Excerpted text
^^^^^^^^^^^^^^^^

Compilers

ECE479K, Unique: 18950
Semester: Fall 2025

Overview

Compilers are a critical component of any system as they are responsible for translating programs written in high-level languages and frameworks (source code) to optimized and correct machine-language executables (target code, in general). Compilers do this by: first parsing and analyzing the high-level source code; lowering that code into an intermediate representation; performing a series of code transformation passes on the intermediate representation to optimize the code for myriad goals, including performance, efficiency, reliability, security, etc.; and finally generating code for the target.

The purpose of this class is to examine the design and implementation of an optimizing compiler. You will learn about programming language representation, common transformations, analyses, and optimizations, intermediate languages, and design choices in lecture and will learn about the software engineering challenges of implementing a compiler and simple runtime support for an imperative, object-oriented language in programming labs. We will use the Classroom Object-Oriented Language (COOL) and the LLVM compiler framework, which is commonly used also in industry. The emphasis in this course is on code transformations and optimization.

^^^^^^^^^^^^^^^^

Collected material
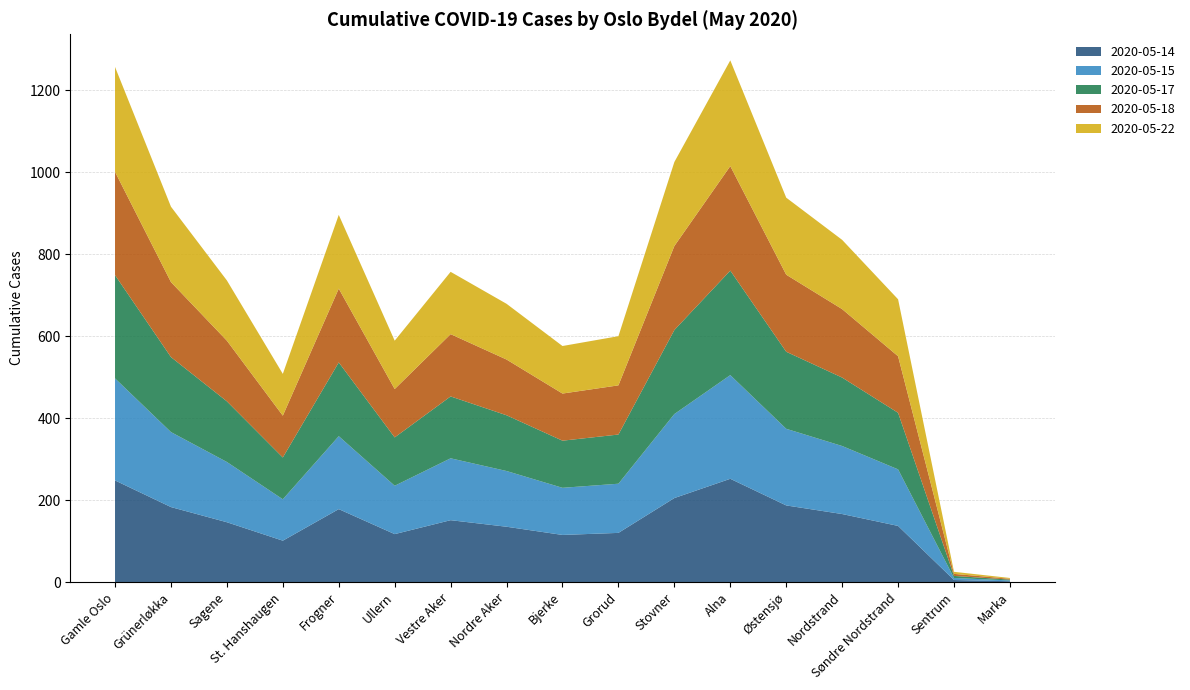

What is the total value across all series at Ullern?

589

^^^^^^^^^^^^^^^^

Exercises
**A)** Reproduce the stretch of the compilers course description from "The purpose of" through "transformations and optimization.".
**B)** In the compilers course description, which compiler framework is used in the class alongside COOL?
**C)** Pick up the compilers course description after its last sentence and carry it forward.

Responses to the tasks
**A)**
The purpose of this class is to examine the design and implementation of an optimizing compiler. You will learn about programming language representation, common transformations, analyses, and optimizations, intermediate languages, and design choices in lecture and will learn about the software engineering challenges of implementing a compiler and simple runtime support for an imperative, object-oriented language in programming labs. We will use the Classroom Object-Oriented Language (COOL) and the LLVM compiler framework, which is commonly used also in industry. The emphasis in this course is on code transformations and optimization.

**B)** The LLVM compiler framework.

**C)**
 

Catalog Description

Program compilation and translation from high-level into machine languages. Compiler structure; syntax analysis; semantic analysis; type systems; code generation; intermediate language and representation; control and data flow analysis; optimization techniques.
 

Prerequisites

ECE306 (or EE306) or ECE306H (or EE306H) or CS429 or CS429H, and ECE312 (or EE312) or ECE312H (or EE312H) or CS312 or CS312H with a grade of at least C- in each.

You should understand how a computer fundamentally works so that you understand how to target it with a compiler (i.e., machine language, ISA, register, memory, assembly, the stack, function calls, etc.). You should also have mastered high-level programming and concepts, in particular writing code in C++ including basic object-oriented programming concepts.

The class involves building on a large existing compiler infrastructure codebase (LLVM and Cool language) with a corresponding learning curve. I expect the workload to be on the heavier side, perhaps similar to 460N and 461S. This is only the third time the course is offered and the first time I am teaching it, and we are making continuous adjustments and improvement based on prior experiences and feedback.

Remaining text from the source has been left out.